Again, I'm exposing my lack of financial acumen here. Do you think we'd be better off if they hadn't guaranteed the banks? Or do you think the bank guarantee failed? What is the basis for these judgments? I don't know anything about banking. I don't know if this is good or bad.

I notice a certain amount of inconsistency in the reporting of this story today. Here's RTÉ: http://www.rte.ie/news/2010/0907/economy_bonds.html

It says the yield on ten-year Irish Bonds is twice that of Germany's. But why compare Ireland with Germany? Why not compare us with Portugal, Italy, Greece and Spain? Are they not the countries against whom we should be comparing ourselves, rather than Germany?

Again, I don't know. I don't understand any of this. If anyone can help, I'd be glad to learn.

Bogball XV

I've many's the post over the last 2 years explaining my take on the guarantee - go check them out on the big bailout thread - it'll be a long read, but you'll be well educated financially come the end of it.

thebigfella

Quote from: Bogball XV on September 07, 2010, 04:32:02 PM
I've many's the post over the last 2 years explaining my take on the guarantee - go check them out on the big bailout thread - it'll be a long read, but you'll be well educated financially come the end of it.

::) ::) ::) ::)

Yes it does read that bad.

mick999

I see we've just extended the bank guarantee until the end of the year ....

http://www.politics.ie/economy/137568-bank-guarantee-extended-dec-31st.html

Bank Guarantee extended to Dec 31st

--------------------------------------------------------------------------------

Brian Lenihan has just announced that the Government guarantee for short term liabilities will be extended to December 31st 2010. The guarantee includes corporate and interbank deposits, as well as debt securities. The expiry date for the guarantee was previously Sept 29th (this month).

Statement from the Department of Finance follows.........


Quote:
Minister announces extension of the short term guarantee

The Minister for Finance, Mr Brian Lenihan, TD today announced that the Government guarantee for short term bank liabilities, including corporate and interbank deposits as well as debt securities would be extended from its current expiry date of 29 September to 31 December 2010.

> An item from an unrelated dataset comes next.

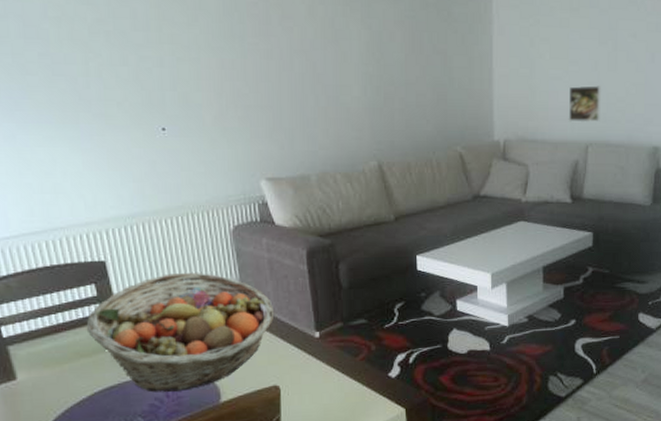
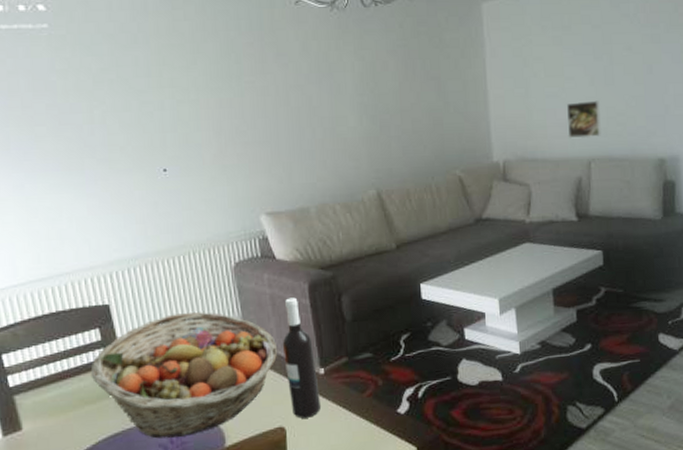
wine bottle: none [279,263,316,378] -> present [282,297,322,419]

A State guarantee will therefore be available for both short- and long-term liabilities up to the end of the year. This is an important support to the Irish banking system facilitating their access to both short- and longer-term funding to help maintain the overall stability of the banking sector and complements the broad Government Strategy to restore fully the banking system and maximise its contribution to overall economic recovery.

This modification to the Guarantee was recommended to the Minister by both the Governor of the Central Bank, the Financial Regulator and the NTMA. As is customary the Department will be liaising with the European Central Bank on this measure. An approval by the European Commission under the State aid rules needs to be secured before the guarantee can be extended.

Following the Minister's meeting with Commissioner Almunia yesterday he is satisfied that Commissioner Almunia is aware of the Irish situation. It is intended that some technical details relating to the implementation of this modification will be agreed with the European Commission in coming days.

The Minister said that:

"I am very grateful for the assistance of Commissioner Almunia and his officials in the European Commission for their open engagement and co-operation on this important issue for Ireland and I look forward to continued strong co-operation in resolving this and other significant issues for the Irish banking system in the coming weeks"

The Minister reiterated that this announcement does not affect retail deposits of up to €100,000 as these deposits continue to be guaranteed under the ordinary Deposit Guarantee Scheme and that Scheme is not time limited. 

IolarCoisCuain

Quote from: Bogball XV on September 07, 2010, 04:32:02 PM
I've many's the post over the last 2 years explaining my take on the guarantee - go check them out on the big bailout thread - it'll be a long read, but you'll be well educated financially come the end of it.

Cheers Bogball XV. Can you shoot me a link?